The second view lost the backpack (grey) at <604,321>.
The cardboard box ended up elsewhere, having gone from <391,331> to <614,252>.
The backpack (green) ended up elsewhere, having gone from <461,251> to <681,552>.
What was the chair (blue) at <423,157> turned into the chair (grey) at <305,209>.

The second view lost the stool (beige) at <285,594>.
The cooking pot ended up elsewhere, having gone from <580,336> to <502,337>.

---

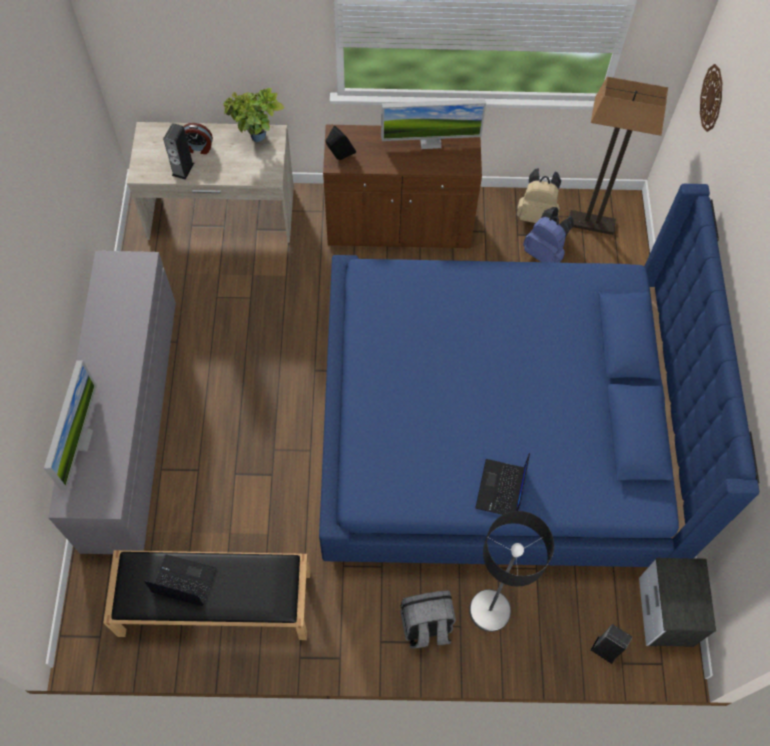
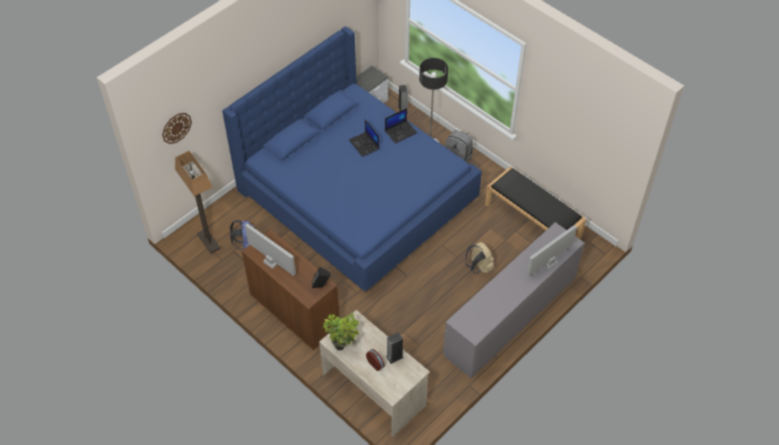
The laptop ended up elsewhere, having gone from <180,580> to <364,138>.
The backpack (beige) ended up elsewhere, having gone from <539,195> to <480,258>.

Task details: Could you restate, word for word, the lines above from the one with "The second view lost the backpack" to the one with "The backpack (green)", both included?

Exercise result:
The second view lost the backpack (grey) at <604,321>.
The cardboard box ended up elsewhere, having gone from <391,331> to <614,252>.
The backpack (green) ended up elsewhere, having gone from <461,251> to <681,552>.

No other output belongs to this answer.